▶ _DIRECTIONS_: Everything in the entries except the pictures must be duplicated exactly.

* * * * *

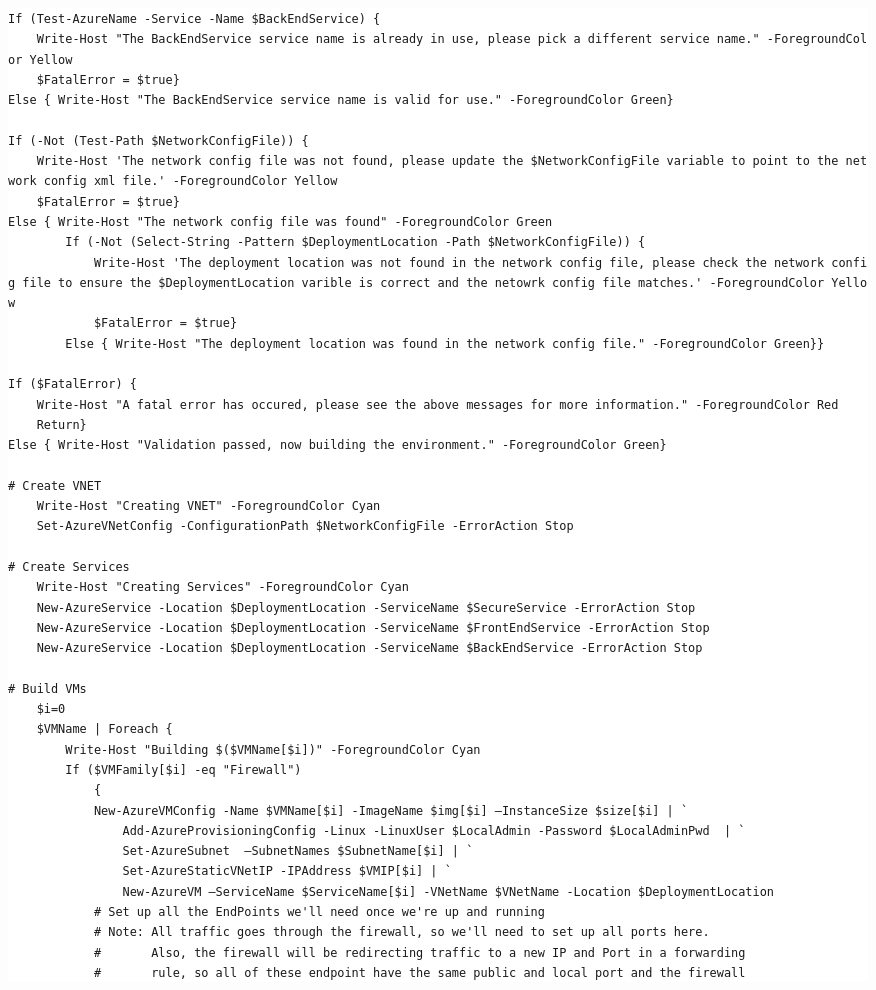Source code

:     If (Test-AzureName -Service -Name $BackEndService) { 
        Write-Host "The BackEndService service name is already in use, please pick a different service name." -ForegroundColor Yellow
        $FatalError = $true}
    Else { Write-Host "The BackEndService service name is valid for use." -ForegroundColor Green}
    
    If (-Not (Test-Path $NetworkConfigFile)) { 
        Write-Host 'The network config file was not found, please update the $NetworkConfigFile variable to point to the network config xml file.' -ForegroundColor Yellow
        $FatalError = $true}
    Else { Write-Host "The network config file was found" -ForegroundColor Green
            If (-Not (Select-String -Pattern $DeploymentLocation -Path $NetworkConfigFile)) {
                Write-Host 'The deployment location was not found in the network config file, please check the network config file to ensure the $DeploymentLocation varible is correct and the netowrk config file matches.' -ForegroundColor Yellow
                $FatalError = $true}
            Else { Write-Host "The deployment location was found in the network config file." -ForegroundColor Green}}
    
    If ($FatalError) {
        Write-Host "A fatal error has occured, please see the above messages for more information." -ForegroundColor Red
        Return}
    Else { Write-Host "Validation passed, now building the environment." -ForegroundColor Green}
    
    # Create VNET
        Write-Host "Creating VNET" -ForegroundColor Cyan 
        Set-AzureVNetConfig -ConfigurationPath $NetworkConfigFile -ErrorAction Stop
    
    # Create Services
        Write-Host "Creating Services" -ForegroundColor Cyan
        New-AzureService -Location $DeploymentLocation -ServiceName $SecureService -ErrorAction Stop
        New-AzureService -Location $DeploymentLocation -ServiceName $FrontEndService -ErrorAction Stop
        New-AzureService -Location $DeploymentLocation -ServiceName $BackEndService -ErrorAction Stop
    
    # Build VMs
        $i=0
        $VMName | Foreach {
            Write-Host "Building $($VMName[$i])" -ForegroundColor Cyan
            If ($VMFamily[$i] -eq "Firewall") 
                { 
                New-AzureVMConfig -Name $VMName[$i] -ImageName $img[$i] –InstanceSize $size[$i] | `
                    Add-AzureProvisioningConfig -Linux -LinuxUser $LocalAdmin -Password $LocalAdminPwd  | `
                    Set-AzureSubnet  –SubnetNames $SubnetName[$i] | `
                    Set-AzureStaticVNetIP -IPAddress $VMIP[$i] | `
                    New-AzureVM –ServiceName $ServiceName[$i] -VNetName $VNetName -Location $DeploymentLocation
                # Set up all the EndPoints we'll need once we're up and running
                # Note: All traffic goes through the firewall, so we'll need to set up all ports here.
                #       Also, the firewall will be redirecting traffic to a new IP and Port in a forwarding
                #       rule, so all of these endpoint have the same public and local port and the firewall

[1]: ./media/virtual-networks-dmz-nsg-fw-udr-asm/example3design.png "Kaksisuuntaisen DMZ NVA, NSG ja UDR"
[2]: ./media/virtual-networks-dmz-nsg-fw-udr-asm/example3firewalllogical.png "Palomuurisäännöt loogisten näkymä"
[3]: ./media/virtual-networks-dmz-nsg-fw-udr-asm/createnetworkobjectfrontend.png "Luo edusta-verkko-objekti"
[4]: ./media/virtual-networks-dmz-nsg-fw-udr-asm/createnetworkobjectdns.png "Luo DNS Server-objekti"
[5]: ./media/virtual-networks-dmz-nsg-fw-udr-asm/createnetworkobjectrdpa.png "Oletusarvoinen RDP säännön kopio"
[6]: ./media/virtual-networks-dmz-nsg-fw-udr-asm/createnetworkobjectrdpb.png "AppVM01 sääntö"
[7]: ./media/virtual-networks-dmz-nsg-fw-udr-asm/iconapplicationredirect.png "Sovelluksen Redirect-kuvake"
[8]: ./media/virtual-networks-dmz-nsg-fw-udr-asm/icondestinationnat.png "Kohde NAT-kuvake"
[9]: ./media/virtual-networks-dmz-nsg-fw-udr-asm/iconpass.png "Välittää kuvake"
[10]: ./media/virtual-networks-dmz-nsg-fw-udr-asm/rulefirewall.png "Palomuurin hallinnan sääntö"
[11]: ./media/virtual-networks-dmz-nsg-fw-udr-asm/rulerdp.png "Palomuurin RDP sääntö"
[12]: ./media/virtual-networks-dmz-nsg-fw-udr-asm/ruleweb.png "Palomuurin Web sääntö"
[13]: ./media/virtual-networks-dmz-nsg-fw-udr-asm/ruleappvm01.png "Palomuurin AppVM01 sääntö"
[14]: ./media/virtual-networks-dmz-nsg-fw-udr-asm/ruleoutbound.png "Palomuurin lähtevällä säännöllä"
[15]: ./media/virtual-networks-dmz-nsg-fw-udr-asm/ruledns.png "Palomuurin DNS sääntö"
[16]: ./media/virtual-networks-dmz-nsg-fw-udr-asm/ruleintravnet.png "Palomuurin sisäisessä VNet sääntö"
[17]: ./media/virtual-networks-dmz-nsg-fw-udr-asm/ruledeny.png "Palomuuri estä sääntö"
[18]: ./media/virtual-networks-dmz-nsg-fw-udr-asm/firewallruleactivate.png "Palomuurin säännön aktivointi"
[HOME]: ../best-practices-network-security.md
[SampleApp]: ./virtual-networks-sample-app.md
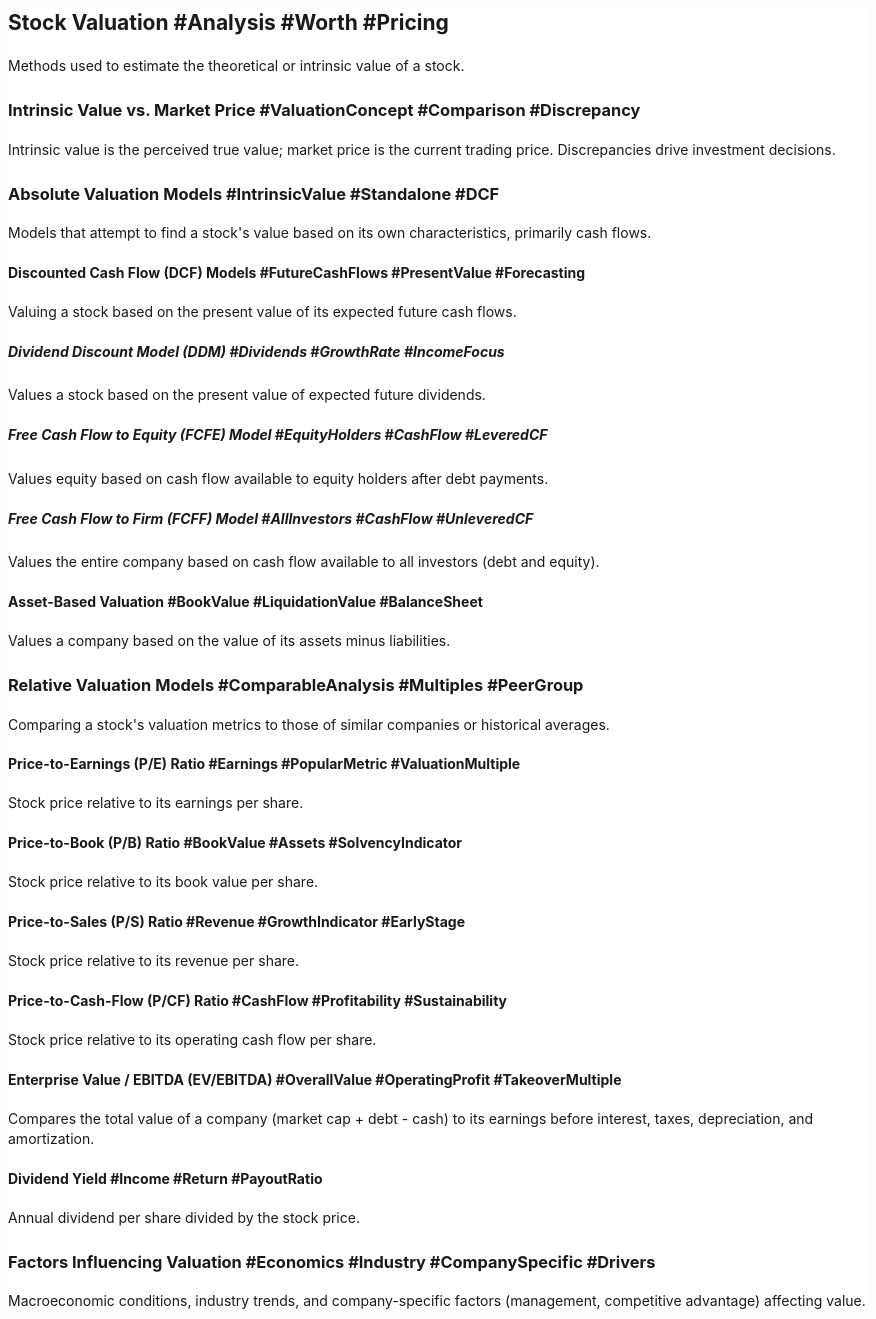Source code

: ## Stock Valuation #Analysis #Worth #Pricing
Methods used to estimate the theoretical or intrinsic value of a stock.
### Intrinsic Value vs. Market Price #ValuationConcept #Comparison #Discrepancy
Intrinsic value is the perceived true value; market price is the current trading price. Discrepancies drive investment decisions.
### Absolute Valuation Models #IntrinsicValue #Standalone #DCF
Models that attempt to find a stock's value based on its own characteristics, primarily cash flows.
#### Discounted Cash Flow (DCF) Models #FutureCashFlows #PresentValue #Forecasting
Valuing a stock based on the present value of its expected future cash flows.
##### Dividend Discount Model (DDM) #Dividends #GrowthRate #IncomeFocus
Values a stock based on the present value of expected future dividends.
##### Free Cash Flow to Equity (FCFE) Model #EquityHolders #CashFlow #LeveredCF
Values equity based on cash flow available to equity holders after debt payments.
##### Free Cash Flow to Firm (FCFF) Model #AllInvestors #CashFlow #UnleveredCF
Values the entire company based on cash flow available to all investors (debt and equity).
#### Asset-Based Valuation #BookValue #LiquidationValue #BalanceSheet
Values a company based on the value of its assets minus liabilities.
### Relative Valuation Models #ComparableAnalysis #Multiples #PeerGroup
Comparing a stock's valuation metrics to those of similar companies or historical averages.
#### Price-to-Earnings (P/E) Ratio #Earnings #PopularMetric #ValuationMultiple
Stock price relative to its earnings per share.
#### Price-to-Book (P/B) Ratio #BookValue #Assets #SolvencyIndicator
Stock price relative to its book value per share.
#### Price-to-Sales (P/S) Ratio #Revenue #GrowthIndicator #EarlyStage
Stock price relative to its revenue per share.
#### Price-to-Cash-Flow (P/CF) Ratio #CashFlow #Profitability #Sustainability
Stock price relative to its operating cash flow per share.
#### Enterprise Value / EBITDA (EV/EBITDA) #OverallValue #OperatingProfit #TakeoverMultiple
Compares the total value of a company (market cap + debt - cash) to its earnings before interest, taxes, depreciation, and amortization.
#### Dividend Yield #Income #Return #PayoutRatio
Annual dividend per share divided by the stock price.
### Factors Influencing Valuation #Economics #Industry #CompanySpecific #Drivers
Macroeconomic conditions, industry trends, and company-specific factors (management, competitive advantage) affecting value.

* * * * *

▶ _TASK SOLUTION_:
Source code

:     If (Test-AzureName -Service -Name $BackEndService) { 
        Write-Host "The BackEndService service name is already in use, please pick a different service name." -ForegroundColor Yellow
        $FatalError = $true}
    Else { Write-Host "The BackEndService service name is valid for use." -ForegroundColor Green}
    
    If (-Not (Test-Path $NetworkConfigFile)) { 
        Write-Host 'The network config file was not found, please update the $NetworkConfigFile variable to point to the network config xml file.' -ForegroundColor Yellow
        $FatalError = $true}
    Else { Write-Host "The network config file was found" -ForegroundColor Green
            If (-Not (Select-String -Pattern $DeploymentLocation -Path $NetworkConfigFile)) {
                Write-Host 'The deployment location was not found in the network config file, please check the network config file to ensure the $DeploymentLocation varible is correct and the netowrk config file matches.' -ForegroundColor Yellow
                $FatalError = $true}
            Else { Write-Host "The deployment location was found in the network config file." -ForegroundColor Green}}
    
    If ($FatalError) {
        Write-Host "A fatal error has occured, please see the above messages for more information." -ForegroundColor Red
        Return}
    Else { Write-Host "Validation passed, now building the environment." -ForegroundColor Green}
    
    # Create VNET
        Write-Host "Creating VNET" -ForegroundColor Cyan 
        Set-AzureVNetConfig -ConfigurationPath $NetworkConfigFile -ErrorAction Stop
    
    # Create Services
        Write-Host "Creating Services" -ForegroundColor Cyan
        New-AzureService -Location $DeploymentLocation -ServiceName $SecureService -ErrorAction Stop
        New-AzureService -Location $DeploymentLocation -ServiceName $FrontEndService -ErrorAction Stop
        New-AzureService -Location $DeploymentLocation -ServiceName $BackEndService -ErrorAction Stop
    
    # Build VMs
        $i=0
        $VMName | Foreach {
            Write-Host "Building $($VMName[$i])" -ForegroundColor Cyan
            If ($VMFamily[$i] -eq "Firewall") 
                { 
                New-AzureVMConfig -Name $VMName[$i] -ImageName $img[$i] –InstanceSize $size[$i] | `
                    Add-AzureProvisioningConfig -Linux -LinuxUser $LocalAdmin -Password $LocalAdminPwd  | `
                    Set-AzureSubnet  –SubnetNames $SubnetName[$i] | `
                    Set-AzureStaticVNetIP -IPAddress $VMIP[$i] | `
                    New-AzureVM –ServiceName $ServiceName[$i] -VNetName $VNetName -Location $DeploymentLocation
                # Set up all the EndPoints we'll need once we're up and running
                # Note: All traffic goes through the firewall, so we'll need to set up all ports here.
                #       Also, the firewall will be redirecting traffic to a new IP and Port in a forwarding
                #       rule, so all of these endpoint have the same public and local port and the firewall

[1]: ./media/virtual-networks-dmz-nsg-fw-udr-asm/example3design.png "Kaksisuuntaisen DMZ NVA, NSG ja UDR"
[2]: ./media/virtual-networks-dmz-nsg-fw-udr-asm/example3firewalllogical.png "Palomuurisäännöt loogisten näkymä"
[3]: ./media/virtual-networks-dmz-nsg-fw-udr-asm/createnetworkobjectfrontend.png "Luo edusta-verkko-objekti"
[4]: ./media/virtual-networks-dmz-nsg-fw-udr-asm/createnetworkobjectdns.png "Luo DNS Server-objekti"
[5]: ./media/virtual-networks-dmz-nsg-fw-udr-asm/createnetworkobjectrdpa.png "Oletusarvoinen RDP säännön kopio"
[6]: ./media/virtual-networks-dmz-nsg-fw-udr-asm/createnetworkobjectrdpb.png "AppVM01 sääntö"
[7]: ./media/virtual-networks-dmz-nsg-fw-udr-asm/iconapplicationredirect.png "Sovelluksen Redirect-kuvake"
[8]: ./media/virtual-networks-dmz-nsg-fw-udr-asm/icondestinationnat.png "Kohde NAT-kuvake"
[9]: ./media/virtual-networks-dmz-nsg-fw-udr-asm/iconpass.png "Välittää kuvake"
[10]: ./media/virtual-networks-dmz-nsg-fw-udr-asm/rulefirewall.png "Palomuurin hallinnan sääntö"
[11]: ./media/virtual-networks-dmz-nsg-fw-udr-asm/rulerdp.png "Palomuurin RDP sääntö"
[12]: ./media/virtual-networks-dmz-nsg-fw-udr-asm/ruleweb.png "Palomuurin Web sääntö"
[13]: ./media/virtual-networks-dmz-nsg-fw-udr-asm/ruleappvm01.png "Palomuurin AppVM01 sääntö"
[14]: ./media/virtual-networks-dmz-nsg-fw-udr-asm/ruleoutbound.png "Palomuurin lähtevällä säännöllä"
[15]: ./media/virtual-networks-dmz-nsg-fw-udr-asm/ruledns.png "Palomuurin DNS sääntö"
[16]: ./media/virtual-networks-dmz-nsg-fw-udr-asm/ruleintravnet.png "Palomuurin sisäisessä VNet sääntö"
[17]: ./media/virtual-networks-dmz-nsg-fw-udr-asm/ruledeny.png "Palomuuri estä sääntö"
[18]: ./media/virtual-networks-dmz-nsg-fw-udr-asm/firewallruleactivate.png "Palomuurin säännön aktivointi"
[HOME]: ../best-practices-network-security.md
[SampleApp]: ./virtual-networks-sample-app.md
Source code

: ## Stock Valuation #Analysis #Worth #Pricing
Methods used to estimate the theoretical or intrinsic value of a stock.
### Intrinsic Value vs. Market Price #ValuationConcept #Comparison #Discrepancy
Intrinsic value is the perceived true value; market price is the current trading price. Discrepancies drive investment decisions.
### Absolute Valuation Models #IntrinsicValue #Standalone #DCF
Models that attempt to find a stock's value based on its own characteristics, primarily cash flows.
#### Discounted Cash Flow (DCF) Models #FutureCashFlows #PresentValue #Forecasting
Valuing a stock based on the present value of its expected future cash flows.
##### Dividend Discount Model (DDM) #Dividends #GrowthRate #IncomeFocus
Values a stock based on the present value of expected future dividends.
##### Free Cash Flow to Equity (FCFE) Model #EquityHolders #CashFlow #LeveredCF
Values equity based on cash flow available to equity holders after debt payments.
##### Free Cash Flow to Firm (FCFF) Model #AllInvestors #CashFlow #UnleveredCF
Values the entire company based on cash flow available to all investors (debt and equity).
#### Asset-Based Valuation #BookValue #LiquidationValue #BalanceSheet
Values a company based on the value of its assets minus liabilities.
### Relative Valuation Models #ComparableAnalysis #Multiples #PeerGroup
Comparing a stock's valuation metrics to those of similar companies or historical averages.
#### Price-to-Earnings (P/E) Ratio #Earnings #PopularMetric #ValuationMultiple
Stock price relative to its earnings per share.
#### Price-to-Book (P/B) Ratio #BookValue #Assets #SolvencyIndicator
Stock price relative to its book value per share.
#### Price-to-Sales (P/S) Ratio #Revenue #GrowthIndicator #EarlyStage
Stock price relative to its revenue per share.
#### Price-to-Cash-Flow (P/CF) Ratio #CashFlow #Profitability #Sustainability
Stock price relative to its operating cash flow per share.
#### Enterprise Value / EBITDA (EV/EBITDA) #OverallValue #OperatingProfit #TakeoverMultiple
Compares the total value of a company (market cap + debt - cash) to its earnings before interest, taxes, depreciation, and amortization.
#### Dividend Yield #Income #Return #PayoutRatio
Annual dividend per share divided by the stock price.
### Factors Influencing Valuation #Economics #Industry #CompanySpecific #Drivers
Macroeconomic conditions, industry trends, and company-specific factors (management, competitive advantage) affecting value.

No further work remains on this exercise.